When you copy-paste data from PDF:s, for example, you can get undesirable characters included like control characters or exotic whitespaces or some other stuff that I don't know everything about. Python has an isprintable() method to distinguishing them from printable characters that you're more likely to wanna feed into your program.
Would be great if Rust also had this method on the char type.
isprintable in python doesn't always do what you want. For example, zero-width space (U+200B) and non-breaking space (U+00A0) tab ('\t', U+0009) and newline ('\n', U+000A) are all considered as non-printable. Python's definition of "printable" only cares about whether repr() would need to escape it. Getting a universally agreed upon definition of what's printable is probably not possible, and will depend on the exact use case.

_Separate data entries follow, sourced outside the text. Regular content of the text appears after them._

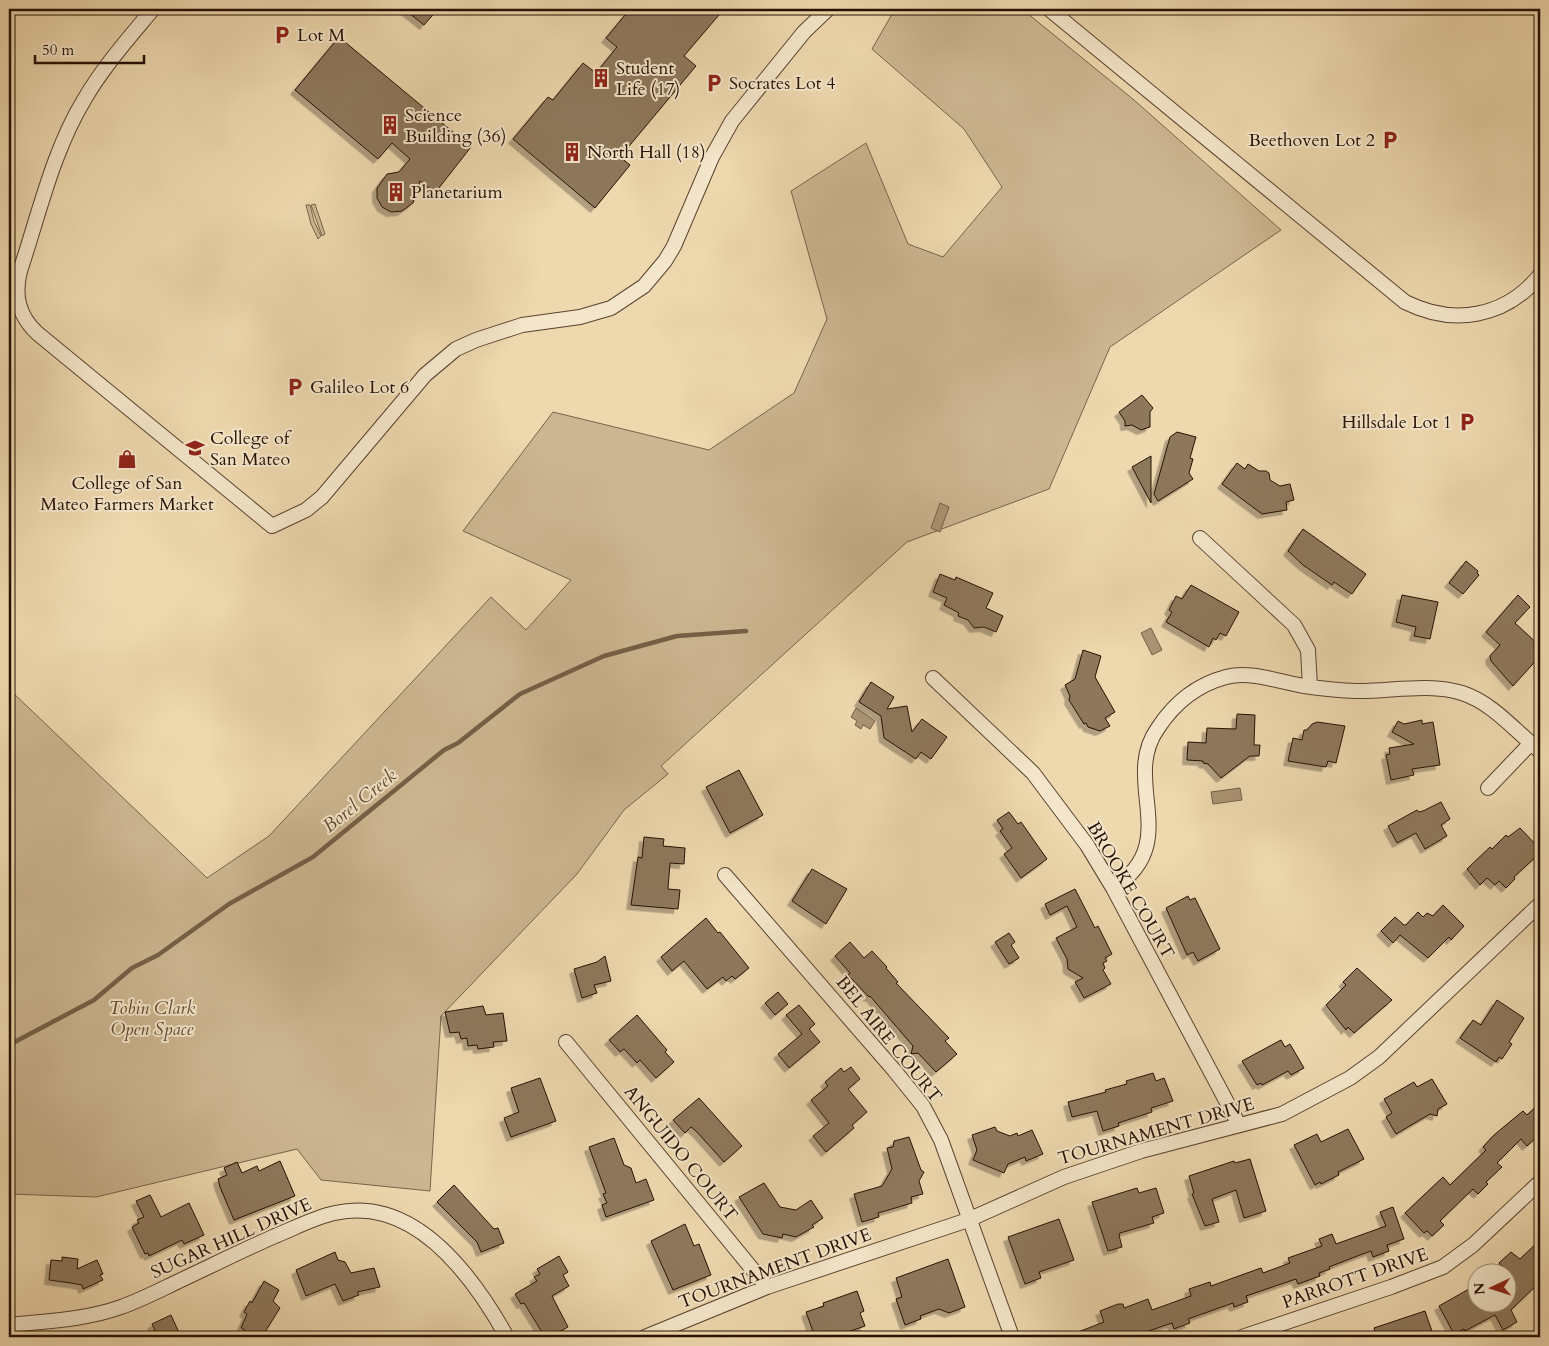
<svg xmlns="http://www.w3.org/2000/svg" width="1549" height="1346" viewBox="0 0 1549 1346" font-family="Cardo,serif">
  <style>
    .green { fill: #ccb691; stroke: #7a634a }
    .water { fill: #aa9474; stroke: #765f47 }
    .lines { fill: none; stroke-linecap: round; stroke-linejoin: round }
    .stream { stroke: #765f47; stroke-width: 4.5 }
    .building { fill: #8e785c; stroke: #271003; filter: url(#shadow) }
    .minor-casing { stroke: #59422e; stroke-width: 16 }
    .minor { stroke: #f4e6ca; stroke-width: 14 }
    .labels { text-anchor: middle; stroke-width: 4; stroke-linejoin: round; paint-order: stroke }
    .poi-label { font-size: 18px; fill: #271003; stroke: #f4e6ca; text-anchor: start }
    .street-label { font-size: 18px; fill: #271003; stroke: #f4e6ca }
    .park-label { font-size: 18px; font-style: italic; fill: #614a35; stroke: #f4e6ca }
    .water-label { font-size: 19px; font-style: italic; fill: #624b36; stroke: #f4e6ca }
  </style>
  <defs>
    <filter id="shadow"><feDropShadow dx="-4.5" dy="4.5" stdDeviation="0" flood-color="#0004"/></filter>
  </defs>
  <rect width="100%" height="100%" fill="#eed8ae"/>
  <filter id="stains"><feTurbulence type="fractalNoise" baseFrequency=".004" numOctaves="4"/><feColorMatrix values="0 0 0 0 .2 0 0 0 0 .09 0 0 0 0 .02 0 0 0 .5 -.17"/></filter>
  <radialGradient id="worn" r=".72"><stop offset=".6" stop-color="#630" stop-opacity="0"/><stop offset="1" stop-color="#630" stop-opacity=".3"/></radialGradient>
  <!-- green -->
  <path class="green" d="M895,9H1022L1134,100L1281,230L1110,347L1049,489L907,542L661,766L668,774L624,810L577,874L441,1016L430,1191L321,1180L297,1149L96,1197L9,1194V689L207,878L269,836L491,597L526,630L571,580L463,531L553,412L709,450L794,393L827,319L791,191L866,143L908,244L943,257L1002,187L964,129L872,49Z
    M315,204L325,234L322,236L311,205Z
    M306,205H310L314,221L321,236L318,239L311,224Z"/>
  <!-- water -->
  <path class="water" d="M940,503L949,507L940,532L931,528Z
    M1151,628L1162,650L1152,655L1141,633Z
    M856,708L875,721L870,729L863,725L861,729L855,725L857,721L851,717Z
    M1240,788L1242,800L1213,804L1211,792Z"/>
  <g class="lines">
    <!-- stream -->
    <path class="stream" d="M9,1045L94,1000L132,968L158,955L229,904L313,857L444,750L458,743L520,694L604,656L677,636L746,631"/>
  </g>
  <!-- building -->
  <path class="building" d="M404,9H438L424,25Z
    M630,9H724L684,56L696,66L620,157L630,165L595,208L513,139L548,97L553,100L583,63L596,73L617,47L606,38Z
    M339,37L471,147L435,193L420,181L413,203L402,211L391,212L382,207L377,198V188L387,174L399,172L410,159L392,143L378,159L295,90Z
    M1142,395L1153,408L1150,412V427L1141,430L1132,425L1125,426V421L1119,412Z
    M1177,432L1196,437L1190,458L1193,459L1189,473L1193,479L1158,501L1154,494L1170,437Z
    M1151,456V503L1132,467Z
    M1237,463L1245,469L1248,464L1259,471H1266L1269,473L1270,480L1280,486L1290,484L1294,500L1286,502L1287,510L1262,514L1222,484Z
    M1303,529L1366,574L1352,594L1334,582L1332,585L1303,565L1288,551Z
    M1466,561L1478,571L1477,573L1479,575L1463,594L1449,583Z
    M940,574L955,580L956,577L993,593L986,608L1003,616L996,632L984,627L974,628L968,620L958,616L959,613L944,605L947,598L933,592Z
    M1191,585L1239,612L1226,636L1220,633L1216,640L1213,638L1209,647L1166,622L1172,612L1169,610L1176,596L1182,599Z
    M1402,595L1438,602L1430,639L1414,636L1416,627L1396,622Z
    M1518,595L1530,607L1515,623L1540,646V656L1513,686L1491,661L1490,656L1500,645L1486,632Z
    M1083,650L1101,656L1095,677L1115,712L1105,718L1110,726L1100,731L1088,727L1086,723L1084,724L1069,700L1070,696L1065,685L1075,679Z
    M871,682L894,697L887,709L907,706L912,732L922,719L947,737L931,759L921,752L916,759L884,738L881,716L859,702Z
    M1237,714L1255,715L1254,745H1260L1259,756H1250L1221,778L1208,764L1203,763V761L1187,760L1188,742L1206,743L1207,728L1236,729Z
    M1422,720V724L1433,722L1440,765L1412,769L1414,775L1391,780L1386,755L1390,754L1389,748L1414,744L1392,732L1398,721L1404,724Z
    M1317,722L1345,726L1336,763L1328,761L1326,767L1288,761L1293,738L1302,740L1304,730H1307L1312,724Z
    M739,770L763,815L730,833L706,787Z
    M1441,802L1450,819L1441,825L1447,836L1425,849L1416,833L1397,843L1388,826L1417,810L1419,812L1423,811Z
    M1009,812L1018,824L1021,822L1047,859L1021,878L1004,854L1012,848L1000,831L1003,829L997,820Z
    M1520,828L1540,849V853L1514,877L1515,879L1506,888L1499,881L1495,885L1487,878L1480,885L1467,869L1490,847L1492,849L1506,835L1508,837Z
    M644,837L664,839L663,846L685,848L684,864L670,863L668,889L680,890L678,909L631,905L638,857L642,858Z
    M812,869L847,889L826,924L792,901Z
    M1075,889L1095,928L1098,926L1112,954L1105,958L1107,961L1103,963L1105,968L1103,970L1111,984L1084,998L1075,982L1083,978L1068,969L1067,959L1056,938L1077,927L1067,906L1050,915L1045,904Z
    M1188,896L1190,900L1195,898L1220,949L1198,961L1193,952L1187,955L1166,908Z
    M1443,905L1464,926L1451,940L1449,937L1428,958L1400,935L1393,943L1381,931L1395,917L1404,925H1406L1418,912L1423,917L1427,913L1433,916Z
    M706,918L718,933L720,932L749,968L735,979L732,976L726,981L723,977L707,989L684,961L672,971L661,957Z
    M1009,933L1015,942L1011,945L1019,958L1009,964L995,942Z
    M850,942L864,958L872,951L887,967L886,968L898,982L896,983L949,1038L945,1041L957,1054L936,1072L918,1053L911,1054L913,1046L870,996L869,997L848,975L850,973L835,956Z
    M605,956L611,981L594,985L597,993L582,998L574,969L597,962Z
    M1357,968L1392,1000L1354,1033L1348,1027L1346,1030L1326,1005L1346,985L1343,982Z
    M778,992L788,1004L775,1015L765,1003Z
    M1497,1000L1524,1018L1509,1042L1512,1044L1502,1059L1499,1057L1496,1062L1460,1038L1473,1020L1481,1025Z
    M799,1005L815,1024L809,1029L820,1042L789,1068L778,1054L802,1034L786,1015Z
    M483,1006L486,1015L503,1013L507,1041L493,1042L494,1047L478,1049L477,1045L468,1046L467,1038L461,1039L459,1032L450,1033L445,1012Z
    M637,1015L667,1050L665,1052L674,1062L656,1078L640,1060L637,1063L624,1049L620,1052L609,1040Z
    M1281,1040L1285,1047L1290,1044L1304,1068L1291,1075L1288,1071L1262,1085L1261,1083L1257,1085L1242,1061Z
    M851,1067L860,1079L848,1089L867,1112L852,1125L854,1128L826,1152L813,1136L829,1123L811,1100L828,1086L825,1082L841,1068L844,1072Z
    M1153,1073L1156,1081L1164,1078L1173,1101L1151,1108L1152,1112L1118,1123L1119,1126L1103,1131L1097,1111L1072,1117L1068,1102L1106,1092L1105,1090L1127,1084L1126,1081Z
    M540,1078L556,1121L511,1137L504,1118L519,1112L511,1088Z
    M1432,1079L1447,1104L1438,1109L1437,1116L1430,1114L1396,1134L1386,1117L1392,1113L1384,1099L1414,1082L1417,1087Z
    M699,1098L742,1146L724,1162L696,1131L691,1127L685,1133L673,1120Z
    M1540,1103V1134L1527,1146L1521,1139L1497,1163L1502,1167L1486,1182L1488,1184L1478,1194L1473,1189L1440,1221L1444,1225L1432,1236L1427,1231L1424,1233L1405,1213L1443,1177L1450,1185L1486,1150L1483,1147L1494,1135L1523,1111L1527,1115Z
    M995,1127L997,1131L1010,1136L1017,1133L1018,1136L1032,1130L1043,1154L1026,1161L1025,1157L1008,1164L1004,1173L973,1160L977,1150L972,1135Z
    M1348,1129L1364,1159L1338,1172L1339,1175L1321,1184L1320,1182L1315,1185L1294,1145L1317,1134L1321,1142Z
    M909,1137L921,1170L924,1172L919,1181L923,1194L911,1197L912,1203L878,1213L879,1217L862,1222L854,1194L882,1186L892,1169L887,1148L893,1147L894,1141Z
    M614,1138L624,1165L631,1168L636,1183L646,1179L654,1200L606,1217L602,1205L607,1203L603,1194L606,1193L589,1147Z
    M1250,1159L1266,1211L1244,1218L1236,1190L1212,1199L1219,1222L1205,1226L1192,1194L1194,1193L1189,1176L1234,1161L1235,1163Z
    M280,1161L295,1196L234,1220L220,1187L218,1179L227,1175L224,1168L237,1162L242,1173L257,1166L259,1171Z
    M764,1183L780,1207L796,1210L811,1200L823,1218L812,1225L814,1227L796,1237L783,1234L782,1238L763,1234L739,1197Z
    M454,1185L494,1229L498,1228L504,1243L481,1252L477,1242L437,1202Z
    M1137,1188L1139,1193L1156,1188L1164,1213L1152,1217L1154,1223L1120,1233L1119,1235L1122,1247L1108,1251L1092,1202Z
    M150,1195L161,1217L189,1203L204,1235L184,1244L182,1240L149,1256L148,1253L145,1254L132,1227L139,1223L137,1220L144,1217L136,1201Z
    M1393,1207L1404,1239L1387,1245L1389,1251L1373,1257L1371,1251L1360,1255L1329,1267L1330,1269L1319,1273L1320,1276L1298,1284L1296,1279L1246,1296L1248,1302L1234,1307L1233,1303L1188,1319L1190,1323L1174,1329L1172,1323L1137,1335V1337H1065L1104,1322L1100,1311L1118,1304H1123L1124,1308L1148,1299L1152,1310L1191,1296L1189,1289L1210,1282L1211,1286L1261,1268L1263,1273L1290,1263L1288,1258L1322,1246L1319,1239L1332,1234L1336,1244L1386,1226L1380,1212Z
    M1059,1219L1074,1260L1039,1272L1041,1278L1025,1284L1008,1237Z
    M685,1224L694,1246L699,1244L711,1275L673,1290L651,1241Z
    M1540,1240V1282L1511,1310L1517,1322L1503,1330L1495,1315L1465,1331L1464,1329L1454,1334L1439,1306L1476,1285V1304H1506V1271L1499,1263L1511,1252L1520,1259Z
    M335,1252L338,1260L345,1262L351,1273L374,1268L380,1287L357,1292L359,1295L343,1301L335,1284L306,1296L296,1270Z
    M559,1256L568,1272L563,1275L569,1286L552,1296L568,1327L550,1337H545L524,1303L521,1304L515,1294L537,1281L534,1277L540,1274L537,1269Z
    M62,1257L78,1259L77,1269L97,1260L103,1274L100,1275L103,1280L83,1289L82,1285L71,1283L49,1280L51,1260L62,1261Z
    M948,1259L965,1307L949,1313L939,1309L920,1316L921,1319L905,1325L896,1299L902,1297L896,1278Z
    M264,1281L279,1290L273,1301L280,1308L262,1337H245V1330L241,1328L247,1314L244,1312L250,1301L252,1303Z
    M857,1291L864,1311L860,1313L865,1326L834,1337H815L806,1312L824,1306L823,1303Z
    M1425,1311L1434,1337H1377L1374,1328Z
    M171,1315L181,1337H158L152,1324Z"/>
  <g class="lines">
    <!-- minor casing -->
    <g class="minor-casing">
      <path id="minor" d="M153,9C129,38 103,67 84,100C53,151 39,214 20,271C14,295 18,315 37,333L272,526L306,510L322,497L425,375L456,349L476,340L522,325L580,317L611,308L644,286L665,261L674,246L712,157L732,121L804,32L828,9
        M1049,9L1405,302C1453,326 1505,318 1540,275
        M1200,538L1294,625L1308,650L1310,687
        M933,678L1033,773L1087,845L1113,888L1239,1125
        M1488,788L1531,743
        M725,875L894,1070L923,1106L941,1140L1012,1337
        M1113,888C1184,843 1120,781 1158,728C1175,702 1196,685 1226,677C1253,670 1284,684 1311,687C1327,689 1344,691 1360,691C1393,691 1430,683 1462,693C1493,703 1515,731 1540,751
        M566,1042L767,1287
        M9,1325C46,1321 85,1320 121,1307C141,1300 160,1290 179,1281C211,1266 243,1250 275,1236C295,1228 315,1217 335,1213C415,1195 474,1278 507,1337
        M645,1337L767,1287L968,1220L1064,1177L1141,1151L1282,1114L1350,1078L1379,1057L1540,904
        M1242,1337L1391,1287L1443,1267L1473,1245L1540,1182"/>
    </g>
    <!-- minor -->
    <use href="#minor" class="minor"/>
  </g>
  <!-- icons -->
  <defs>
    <g id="parking-bare" transform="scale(1.5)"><path d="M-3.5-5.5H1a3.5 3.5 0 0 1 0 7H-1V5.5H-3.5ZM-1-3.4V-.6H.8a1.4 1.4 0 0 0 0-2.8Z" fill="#8f2418" stroke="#f4e6ca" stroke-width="2.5" paint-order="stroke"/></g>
    <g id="building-bare" transform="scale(1.5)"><path d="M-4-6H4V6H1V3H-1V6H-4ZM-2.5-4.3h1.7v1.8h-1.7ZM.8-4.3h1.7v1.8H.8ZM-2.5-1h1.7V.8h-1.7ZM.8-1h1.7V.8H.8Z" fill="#8f2418" stroke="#f4e6ca" stroke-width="2.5" paint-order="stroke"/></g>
    <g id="university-bare" transform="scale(1.5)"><path d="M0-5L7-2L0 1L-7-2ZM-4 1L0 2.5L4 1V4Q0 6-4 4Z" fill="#8f2418" stroke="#f4e6ca" stroke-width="2.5" paint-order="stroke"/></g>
    <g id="shop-bare" transform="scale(1.5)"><path d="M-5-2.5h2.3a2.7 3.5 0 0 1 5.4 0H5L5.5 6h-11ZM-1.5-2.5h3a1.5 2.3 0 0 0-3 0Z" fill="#8f2418" stroke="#f4e6ca" stroke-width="2.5" paint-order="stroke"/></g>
  </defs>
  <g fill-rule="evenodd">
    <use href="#parking-bare" x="282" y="35"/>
    <use href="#building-bare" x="601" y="78"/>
    <use href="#parking-bare" x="714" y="83"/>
    <use href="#building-bare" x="390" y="125"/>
    <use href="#parking-bare" x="1390" y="140"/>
    <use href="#building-bare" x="572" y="152"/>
    <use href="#building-bare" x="396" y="192"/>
    <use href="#parking-bare" x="295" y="387"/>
    <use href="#parking-bare" x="1467" y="422"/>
    <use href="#university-bare" x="195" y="448"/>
    <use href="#shop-bare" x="127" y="459"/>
  </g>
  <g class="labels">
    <!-- poi labels -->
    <g class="poi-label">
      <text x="297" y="41">Lot M</text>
      <text x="616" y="74">Student<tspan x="616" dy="21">Life (17)</tspan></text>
      <text x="729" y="89">Socrates Lot 4</text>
      <text x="405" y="121">Science<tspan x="405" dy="21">Building (36)</tspan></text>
      <text x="1375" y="146" text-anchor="end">Beethoven Lot 2</text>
      <text x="587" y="158">North Hall (18)</text>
      <text x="411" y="198">Planetarium</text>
      <text x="310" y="393">Galileo Lot 6</text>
      <text x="1452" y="428" text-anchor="end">Hillsdale Lot 1</text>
      <text x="210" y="444">College of<tspan x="210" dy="21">San Mateo</tspan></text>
      <text x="127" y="489" text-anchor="middle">College of San<tspan x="127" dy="21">Mateo Farmers Market</tspan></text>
    </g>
    <!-- street labels -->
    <g class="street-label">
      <text transform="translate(1131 890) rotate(60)" y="6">BROOKE COURT</text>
      <text transform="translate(889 1039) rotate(51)" y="6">BEL AIRE COURT</text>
      <text transform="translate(1156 1131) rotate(-16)" y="6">TOURNAMENT DRIVE</text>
      <text transform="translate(681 1153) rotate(51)" y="6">ANGUIDO COURT</text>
      <text transform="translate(231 1238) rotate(-24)" y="6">SUGAR HILL DRIVE</text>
      <text transform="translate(775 1268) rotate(-20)" y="6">TOURNAMENT DRIVE</text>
      <text transform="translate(1355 1278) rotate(-19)" y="6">PARROTT DRIVE</text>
    </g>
    <!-- park labels -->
    <g class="park-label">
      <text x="152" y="1014">Tobin Clark<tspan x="152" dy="21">Open Space</tspan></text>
    </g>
    <!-- water labels -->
    <g class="water-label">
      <text transform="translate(359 800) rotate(-39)" y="7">Borel Creek</text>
    </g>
  </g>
  <!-- margin -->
  <rect width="1549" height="1346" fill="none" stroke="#eed8ae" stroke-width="30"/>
  <rect x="10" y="10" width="1529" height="1326" fill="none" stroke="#271003" stroke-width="2.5"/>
  <rect x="15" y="15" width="1519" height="1316" fill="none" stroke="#271003"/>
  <!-- north arrow -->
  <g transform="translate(1492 1288) rotate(266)"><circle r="24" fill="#f4e6ca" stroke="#a2907a"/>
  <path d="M0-4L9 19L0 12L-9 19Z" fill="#8f2418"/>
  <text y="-8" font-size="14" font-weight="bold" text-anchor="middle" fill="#271003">N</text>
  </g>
  <!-- scale -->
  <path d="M35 55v8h109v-8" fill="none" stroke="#271003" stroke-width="2.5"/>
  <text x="42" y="55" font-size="15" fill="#271003" stroke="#f4e6ca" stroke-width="4" paint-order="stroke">50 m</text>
  <rect width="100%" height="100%" filter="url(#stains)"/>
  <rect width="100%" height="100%" fill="url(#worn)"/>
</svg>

I don’t think it’s feasible to define "printable" in Unicode, except as !ch.is_control() perhaps. Numerous code points modify adjacent code points, and their "printability" is only meaningful in context, on the grapheme cluster level. I guess the direct analogy to Python is "what does <char as Debug>::fmt() escape", which actually… I’m not sure what it does and does not.
I think I must have accidentally leveraged this private function in the crate I just made that implements the is_printable() method the way I imagined (but I still think it should be available by default in standard library):
The way the compiler works is that some characters will get printed (i.e. parsed into an actual character), while others will instead produce the unicode value like \u{7} in the case of the bell character - at least when you're using the Debug trait.
I leveraged this discrimination of characters to implement an is_printable method
The most foolproof method to do this is probably to use this function to get the general category of the character, and decide which categories should count as "printable".
Indeed, and deciding that is not trivial and it really also depends on your use case. In some cases "printable" may even in 2024 simply mean char::is_ascii_graphic.
I wrote a program that goes through all the unicodes 1 - 0x99_999, and it identifies correctly which unicodes are printable or not. It prints with green color "{..} is printable" and what the character is, if it's printable. But if it's not printable, it will print "{..} is unprintable" and how the compiler displays the character. You can copy-paste it into a new project and run it after u import the colored crate:
printability identifier
use std::{thread::sleep, time::Duration};
use colored::*;
fn main() {
let min_value = 0x1;
// let min_value = 75;
// let max_value = 120;
let max_value = 0x99_999;
for unicode in min_value..=max_value {
let Some(character) = char::from_u32(unicode) else {
println!("{unicode} is unprintable");
continue;
};
let escape_debug = character.escape_debug().to_string();
let is_special_printable = is_special_printable(&escape_debug);
let escapes = escape_debug.starts_with('\\');
let single_char = escape_debug.len() == 1;
let typical_printable = !escapes || single_char;
if typical_printable || is_special_printable {
println!("{unicode} is {}", "printable".green());
dbg!(character);
} else {
println!("{unicode} is {}", "unprintable".red());
dbg!(character);
}
println!();
println!();
sleep(Duration::from_millis(100));
}
}
pub fn is_special_printable(escape_debug: &str) -> bool {
let character = escape_debug.chars().last().unwrap();
let is_special_printable = matches!(character, '\'' | '\"' | '\\' | '/');
is_special_printable
}
No method is globally applicable. That's why different methods/functions/structs/etc are used for different use cases and for different situations. Rust already prints some characters but not others (in the latter case it prints the escape code instead), so the goal of is_printable() is to turn that into a method that returns a boolean
Your implementation is much more involved than it needs to be. It can just be |c: char| matches!(c, '\"' | '\'' | '\\') || c.escape_debug().count() == 1). (Note that this is counts char, not bytes.) However, escape_debug for strsays
Note: only extended grapheme codepoints that begin the string will be escaped.
so checking each codepoint individually will give a different result than the string as a whole.
Separately, a simple test is at best a heuristic. If you actually want to know anything, you need to query the font rendering stack, because that's what actually decides what it means to "print" some text.
I added a comprehensive visual inspection unit test for confirming that each character is correctly processed. I also simplified the code pretty much as you suggested.